A year has passed. The world has changed. A nation has been awakened and a people have become united.

For most of us, normalcy has settled in and we have resumed the average college lifestyle. Yet, while months passed by, there has been a spark of something different in the country. It is a spark that has yet to lose its glow and its energy.

It shines bright and sparkles for all to see. It is our patriotism. It is in our speech, our clothes, our decor, our art and our entertainment. Patriotism is everywhere these days. It is the latest, greatest fad that shows no signs of fading.

Music has the ability to evoke emotions that touch the spirit, as well as move it to new heights. Patriotism has rung loudly through the art of song.

Countless songs have been made to honor, remember and inspire America and its people. Bruce Springsteen recently released album, “The Rising,” commemorates the heros and the victims of Sept. 11:

“Come on up for the rising … Come on up, lay your hands in mine. Come on up for the rising … Come on up for the rising tonight.”

Country music has added its share of songs, such as: Toby Keith’s “Courtesy the Red, White and Blue,” Alan Jackson’s “Where Were You When the World Stopped Turning?” and Brooks and Dunn’s, “Only in America.”
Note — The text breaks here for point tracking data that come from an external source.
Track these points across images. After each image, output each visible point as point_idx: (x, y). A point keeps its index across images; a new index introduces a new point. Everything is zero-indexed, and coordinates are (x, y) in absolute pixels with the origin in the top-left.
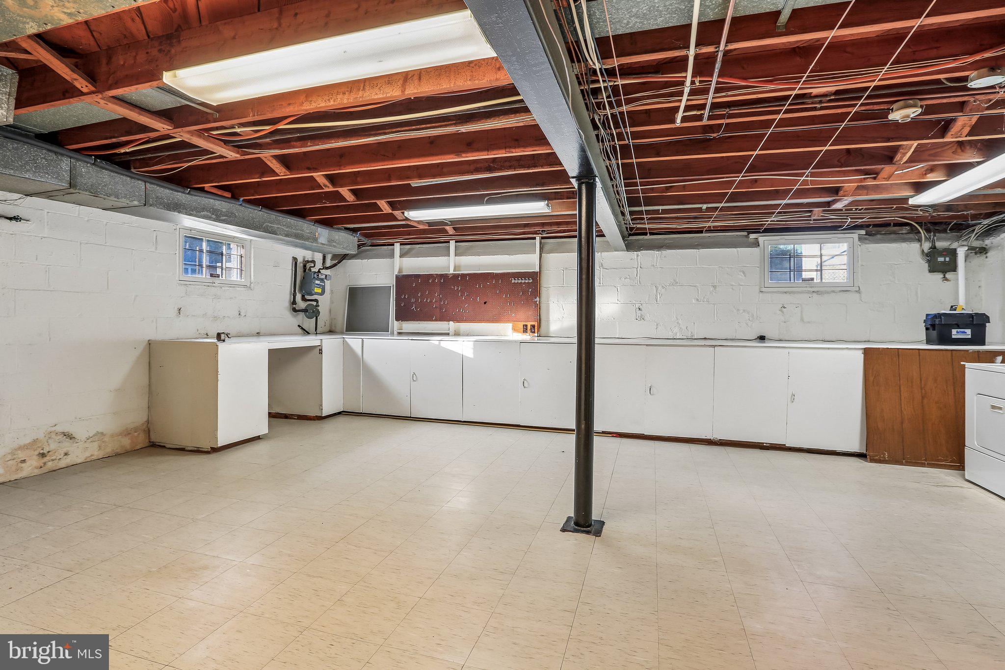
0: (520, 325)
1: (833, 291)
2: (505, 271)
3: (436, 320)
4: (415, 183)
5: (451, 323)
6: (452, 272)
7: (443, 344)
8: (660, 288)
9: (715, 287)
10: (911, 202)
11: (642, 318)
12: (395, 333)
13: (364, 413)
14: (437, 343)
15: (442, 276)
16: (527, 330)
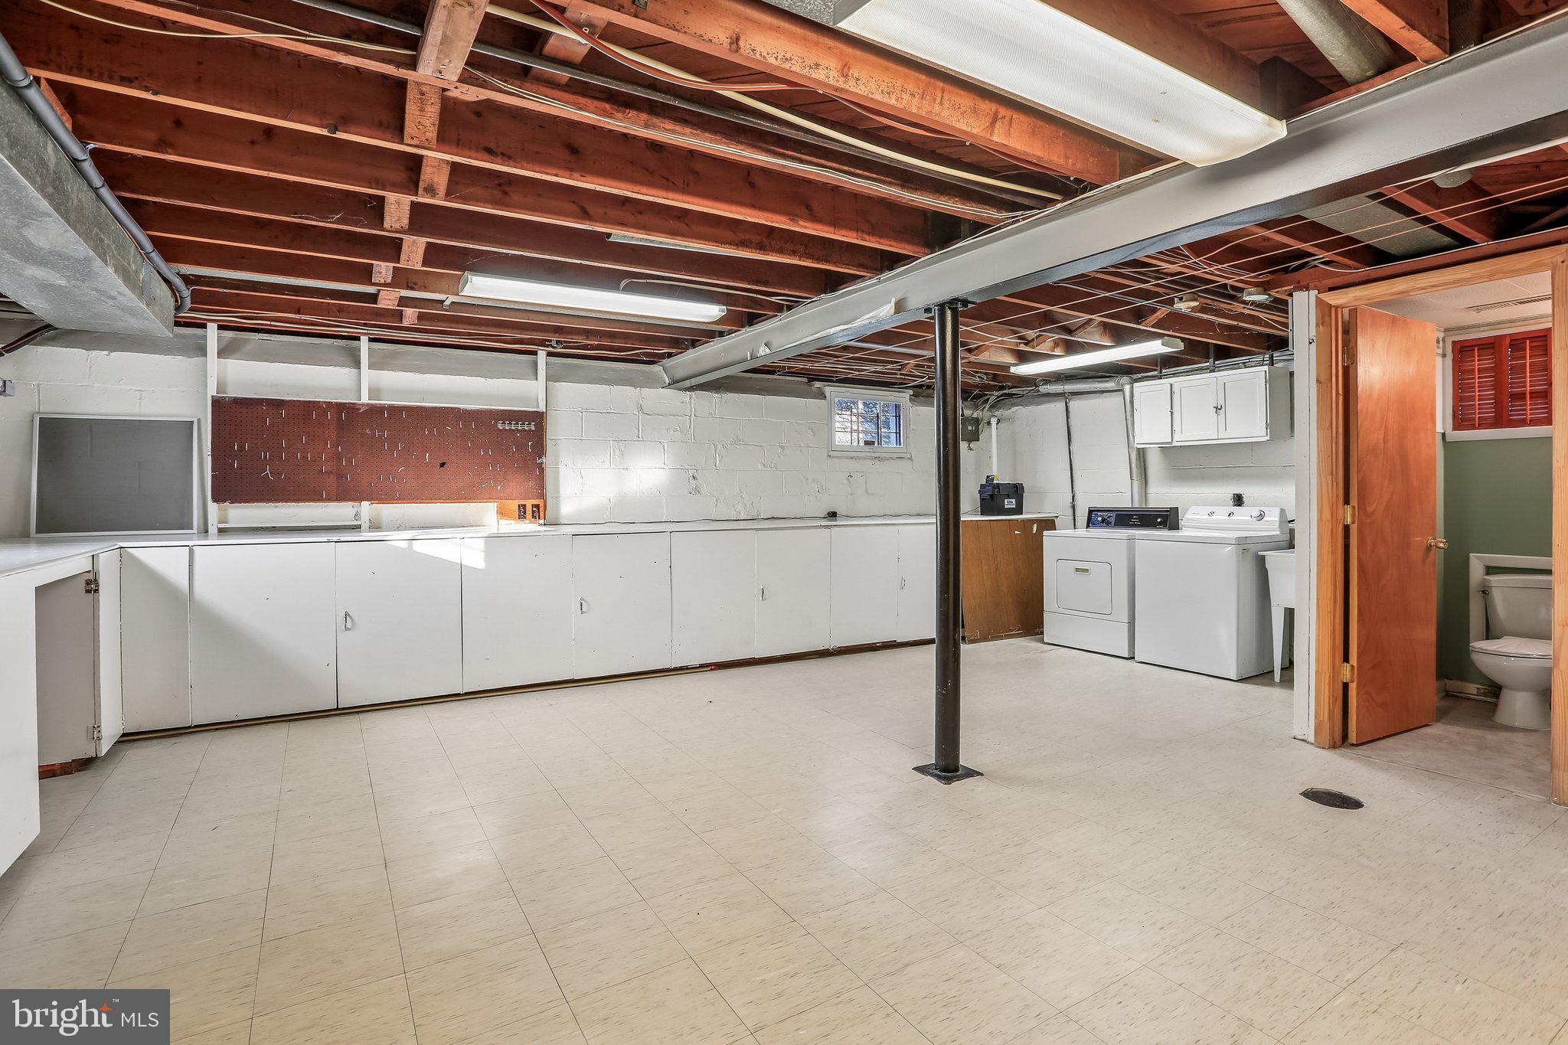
0: (513, 505)
1: (892, 458)
2: (484, 407)
3: (329, 499)
4: (621, 235)
5: (365, 504)
6: (365, 399)
7: (417, 546)
8: (719, 447)
9: (783, 448)
10: (1013, 370)
11: (697, 491)
12: (213, 529)
13: (196, 726)
14: (404, 545)
15: (341, 407)
16: (525, 513)
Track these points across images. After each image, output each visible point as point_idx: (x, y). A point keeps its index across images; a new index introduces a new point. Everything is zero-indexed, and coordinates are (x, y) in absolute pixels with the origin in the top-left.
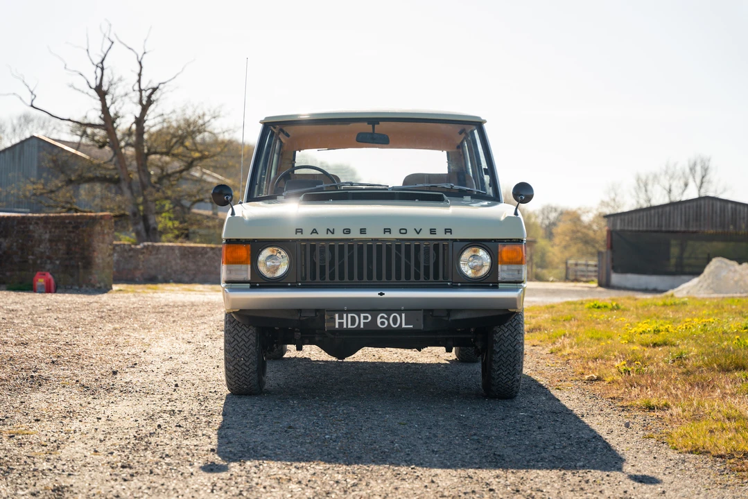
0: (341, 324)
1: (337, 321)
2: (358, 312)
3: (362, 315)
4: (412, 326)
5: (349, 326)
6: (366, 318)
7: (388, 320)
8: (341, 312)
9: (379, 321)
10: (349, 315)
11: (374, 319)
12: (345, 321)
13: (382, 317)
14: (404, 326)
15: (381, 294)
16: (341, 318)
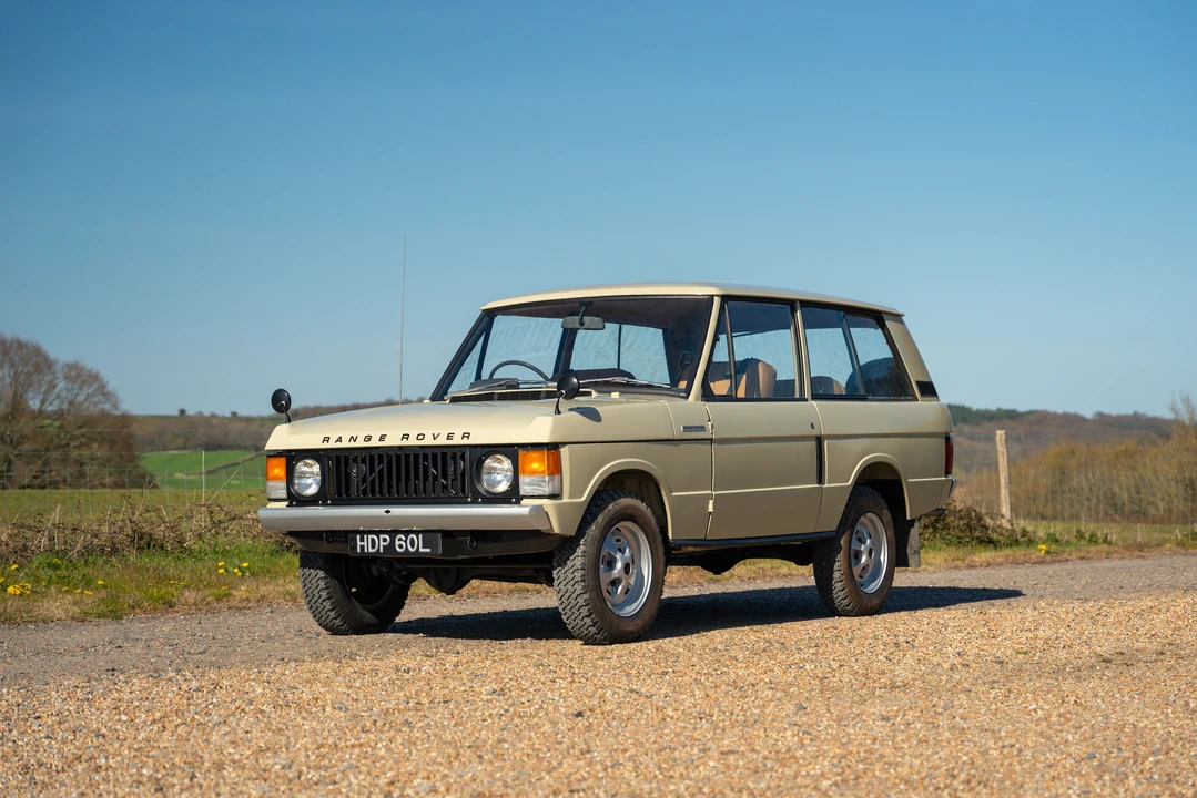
0: (362, 547)
1: (359, 543)
2: (378, 533)
3: (382, 536)
4: (429, 550)
5: (371, 550)
6: (385, 540)
7: (406, 542)
8: (363, 533)
9: (397, 543)
10: (370, 536)
11: (393, 542)
12: (365, 543)
13: (400, 539)
14: (421, 550)
15: (388, 512)
16: (362, 540)
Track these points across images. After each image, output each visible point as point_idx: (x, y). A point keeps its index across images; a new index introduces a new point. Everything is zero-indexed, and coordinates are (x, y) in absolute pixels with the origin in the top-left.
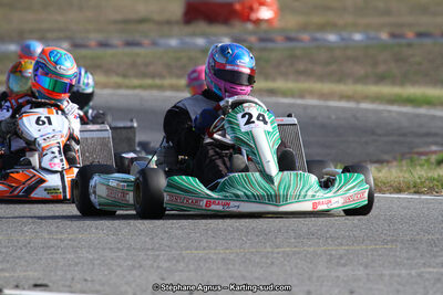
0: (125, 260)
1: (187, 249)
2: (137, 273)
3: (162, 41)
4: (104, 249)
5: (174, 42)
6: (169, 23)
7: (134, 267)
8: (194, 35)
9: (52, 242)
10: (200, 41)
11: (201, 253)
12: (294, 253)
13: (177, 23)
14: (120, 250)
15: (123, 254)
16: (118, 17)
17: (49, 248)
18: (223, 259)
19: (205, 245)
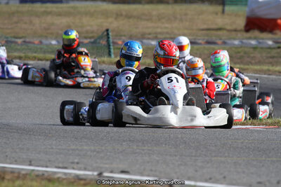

Can you remember the way your street or neighborhood looked before Sept. 11? Do you know what it looks like now? Do you now see flags outside the houses or stickers in the front windows?

When was the last time you pulled behind a car at stoplight and didn’t see a bumper sticker saying “We Will Never Forget,” “God Bless America” or anything related to the Stars and Stripes? Patriotism is around every street corner and in every neighborhood.We are even wearing our patriotism. The most popular bathing suit this summer was the American flag design.

The mall is cluttered with clothes that scream “We Love America!”

There are even bandannas, hats and shirts with outlines of the NYC skyline and the notorious “I Love NY” logo. In all shapes and styles, patriotism has become a fashion statement.

Webster’s Dictionary defines patriotism as love for or devotion to one’s country. It is an ambiguous definition. However, the patriotism that lives in this country today is far from ambiguous.

It can be seen it can be heard and it can even be worn. Yes, our lives have appeared to return to normalcy, yet that does not mean our lives have remained unchanged.

For Americans, normal is not only the way life used to be, but also the way we live our lives today.

We live today with pride for our country, honor for those who defend it and thankfulness for those who have the privilege to share in its freedoms.